Белые кони (Шустров) - страница 122

Мать неслышно, словно мышь, скользила по комнате, пугливо взглядывая на меня, когда ненароком брякала посудой. Сквозь окно наплывал запах опавших березовых листьев. И вдруг мне почудилось, что листья пахнут морозом и снежными сугробами, и я побыстрее откинул сигарету, чтобы не утерять этот тревожный снежный запах…


В тот давний год мы приехали в мой родной городок в конце июня. Был сенокос, и в луговых раздольях, за городком, густо пахло молодой присушенной травой. Юлия пожила недолго, всего пять дней, но и это короткое время потом, в годы службы, я всегда вспоминал с тайной радостью и грустью.

Мы уходили в сосновый Княжеский бор, он назывался так потому, что стоял недалеко от деревни Княгинино, или на песчаные плесы прозрачной, холодной речки Смородинки и подолгу плавали в ее глубоких таинственных омутах, ловили рыбу, все больше хариуса, разводили костер и сидели возле него до позднего вечера, глядя на светлый веселый огонь.
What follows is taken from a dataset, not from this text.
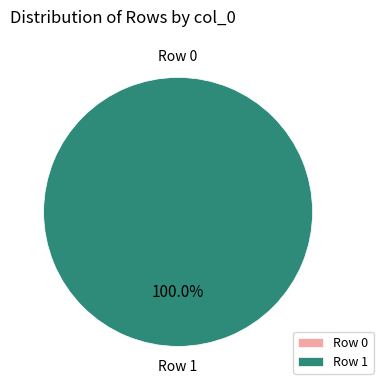

Count the number of slices in the pie.

2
Однажды, возвратившись из лесу и зайдя в прихожую, мы услышали голос матери: «Ой, неладное дело, отец, ой, неладное… Ведь нерасписанные, не муж, не жена, неизвестно кто. Послушай-ко, что народ-то говорит. Ушеньки вянут! Сегодня опять вместе спали. Они о чем думают-то? И до беды недолго. Она девка ишь какая! Не ущипнешь. Вот принесет ребеночка, кем он тебе доведется? Ты уж давай, отец, поговори с ним. Чтобы по закону. У нас этого сроду не бывало. Чего ему, байбаку, надо? Хоть завтра в загс. Законно чтобы. А так-то неладно, ох, неладно…»
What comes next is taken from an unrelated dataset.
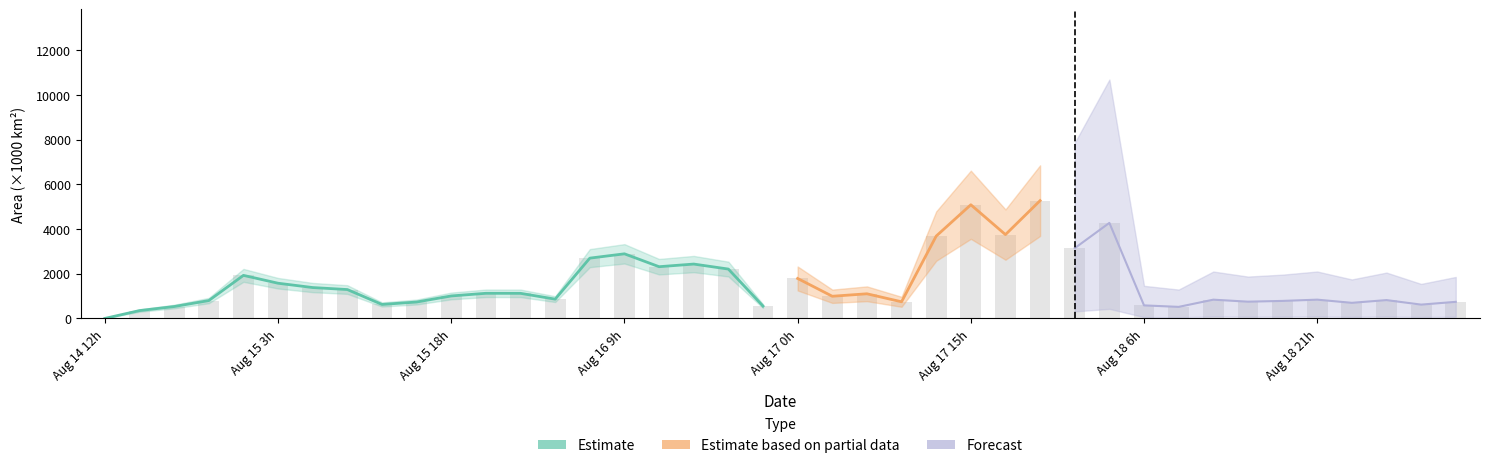

What is the change in value from 8 to 34?

+158.1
Юлия вышла на улицу, осторожно прикрыв дверь. Она ушла далеко в березы, прислонилась к белому стволу дерева и притихла, глядя куда-то поверх кружевных крестов небольшой Георгиевской церкви, стоявшей вблизи нашего огорода. Подойдя к ней, я помолчал немного, потом сказал: «Давай поженимся». — «Ну какие мы с тобой муж и жена? — слабо усмехнулась Юлия. — Ни кола, ни двора, ничего впереди». — «Что значит «ничего»?» — «То и значит, что ничего». — «У нас впереди целая жизнь». — «Боже мой, — вздохнула Юлия, откидываясь от ствола березы. — Я думаю, что завтра мне надо уехать». Мне хотелось сказать какие-то нежные, красивые слова о той удивительной жизни, которая нас ждет впереди, но, посмотрев в глаза Юлии, я ничего не смог выговорить. Мне вдруг припомнился Петр Ильич, и сама Юлия показалась очень похожей на отца — те же крутые брови, прямой тонкий нос, — мне припомнился кабинет Петра Ильича с высоким потолком, и я снова, как в тот предновогодний вечер, показался себе человеком слабым и обиженным. «Хорошо, — сказал я. — Завтра поедешь».